KUALA LUMPUR (BLOOMBERG) – Malaysia’s economic growth quickened in the second quarter, spurred by stronger domestic demand and a rebound in commodity prices.

Gross domestic product expanded 4.9 per cent in the second quarter from a year ago, up from 4.5 per cent in the previous quarter. That beat the median estimate of 4.7 per cent in a Bloomberg survey of 22 economists and was the strongest expansion since early last year.

Bank Negara Malaysia Governor Nor Shamsiah Mohd Yunus said the central bank expects full-year GDP growth of 4.3 per cent-4.8 per cent, affirming the previous estimate.

Malaysia’s strong showing bucks the trend across the region, where the US-China trade war has taken a toll on economies that rely on trade for their momentum. Earlier this week neighboring Singapore cut its full-year growth forecast almost to zero, and Thailand is expected to roll out a stimulus package later on Friday. Goldman Sachs Group analysts on Thursday downgraded their forecasts for Asia’s four “Tiger” economies, given the trade tensions.

Malaysia’s economy grew 1.0 per cent on a seasonally adjusted quarterly basis, slightly above the 0.9 per cent estimate.

Private consumption “remained as the main anchor to the economy,” with growth of 7.8 per cent, chief statistician Mohd Uzir Mahidin said in a release.

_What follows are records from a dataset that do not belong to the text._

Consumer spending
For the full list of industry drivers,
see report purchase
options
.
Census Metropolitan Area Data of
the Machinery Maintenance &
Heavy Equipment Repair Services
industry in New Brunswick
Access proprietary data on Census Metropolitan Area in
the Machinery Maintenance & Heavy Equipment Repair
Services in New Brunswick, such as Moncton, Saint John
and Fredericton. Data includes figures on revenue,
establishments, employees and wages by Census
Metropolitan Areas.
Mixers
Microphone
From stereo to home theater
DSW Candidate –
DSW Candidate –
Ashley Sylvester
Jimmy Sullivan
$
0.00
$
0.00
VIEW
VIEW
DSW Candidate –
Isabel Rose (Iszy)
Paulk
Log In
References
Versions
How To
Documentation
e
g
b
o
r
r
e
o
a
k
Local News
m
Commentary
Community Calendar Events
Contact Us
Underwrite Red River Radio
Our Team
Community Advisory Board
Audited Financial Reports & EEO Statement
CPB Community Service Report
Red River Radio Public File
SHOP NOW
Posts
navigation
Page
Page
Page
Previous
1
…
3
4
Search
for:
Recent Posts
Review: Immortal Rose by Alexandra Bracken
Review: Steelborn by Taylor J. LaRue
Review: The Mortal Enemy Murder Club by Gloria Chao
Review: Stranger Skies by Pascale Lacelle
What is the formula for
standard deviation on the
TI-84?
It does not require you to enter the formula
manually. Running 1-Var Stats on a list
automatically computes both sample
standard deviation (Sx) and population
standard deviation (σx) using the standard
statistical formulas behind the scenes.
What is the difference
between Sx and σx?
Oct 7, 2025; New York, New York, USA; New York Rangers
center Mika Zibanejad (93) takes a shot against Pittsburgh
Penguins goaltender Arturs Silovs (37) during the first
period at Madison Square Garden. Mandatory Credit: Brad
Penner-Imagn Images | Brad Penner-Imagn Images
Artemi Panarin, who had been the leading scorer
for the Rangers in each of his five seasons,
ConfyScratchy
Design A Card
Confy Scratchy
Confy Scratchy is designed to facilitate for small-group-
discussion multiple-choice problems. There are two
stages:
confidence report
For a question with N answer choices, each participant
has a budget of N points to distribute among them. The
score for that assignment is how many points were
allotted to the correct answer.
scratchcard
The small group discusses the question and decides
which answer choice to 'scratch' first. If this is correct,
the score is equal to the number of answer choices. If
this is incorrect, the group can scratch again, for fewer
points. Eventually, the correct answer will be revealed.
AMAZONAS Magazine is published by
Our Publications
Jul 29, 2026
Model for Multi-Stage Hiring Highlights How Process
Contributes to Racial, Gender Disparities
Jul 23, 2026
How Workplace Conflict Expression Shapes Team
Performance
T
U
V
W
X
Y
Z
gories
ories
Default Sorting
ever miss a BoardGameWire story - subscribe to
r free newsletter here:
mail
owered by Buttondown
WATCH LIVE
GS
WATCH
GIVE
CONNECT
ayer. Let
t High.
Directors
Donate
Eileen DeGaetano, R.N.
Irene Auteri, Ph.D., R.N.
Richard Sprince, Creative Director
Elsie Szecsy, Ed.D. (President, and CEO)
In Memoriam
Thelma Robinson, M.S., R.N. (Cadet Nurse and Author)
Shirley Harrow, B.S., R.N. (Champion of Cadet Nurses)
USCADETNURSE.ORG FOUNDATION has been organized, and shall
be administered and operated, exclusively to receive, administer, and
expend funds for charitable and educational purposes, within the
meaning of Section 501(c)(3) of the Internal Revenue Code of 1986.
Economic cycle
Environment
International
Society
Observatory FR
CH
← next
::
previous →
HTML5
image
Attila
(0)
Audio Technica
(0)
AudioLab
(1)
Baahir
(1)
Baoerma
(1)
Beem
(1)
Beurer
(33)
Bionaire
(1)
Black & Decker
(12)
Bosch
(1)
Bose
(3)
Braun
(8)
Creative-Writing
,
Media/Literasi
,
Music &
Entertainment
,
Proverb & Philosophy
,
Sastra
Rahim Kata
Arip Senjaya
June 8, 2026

All sectors of the economy expanded in the quarter, with net exports growing 22.9 per cent and services and manufacturing up 6.1 per cent and 4.3 per cent, respectively

The current-account surplus stood at 14.3 billion ringgit in the second quarter, down slightly from 16.4 billion ringgit in the first quarter but far above the 6.8 billion ringgit estimate.

Loan growth surged to 6.3 per cent in June, driven by demand for personal-use items and property purchases, which pointed to robust domestic consumption, MIDF senior analyst Imran Yassin Md Yusof said

The central bank announced further steps to improve market liquidity ahead of a review by FTSE Russell, which will decide in September whether to keep ringgit bonds in its index

Finance Minister Lim Guan Eng is planning a “contingency package” in the 2020 budget to insulate the country from the trade war’s impact. Malaysia’s trade shrank in June as shipments to China, its second-largest export destination, slid 12 per cent from a year ago.

Mining output increased 3.3 per cent in the second quarter after six consecutive quarters of contraction, helping industrial production rise to near 4 per cent in the three months through June.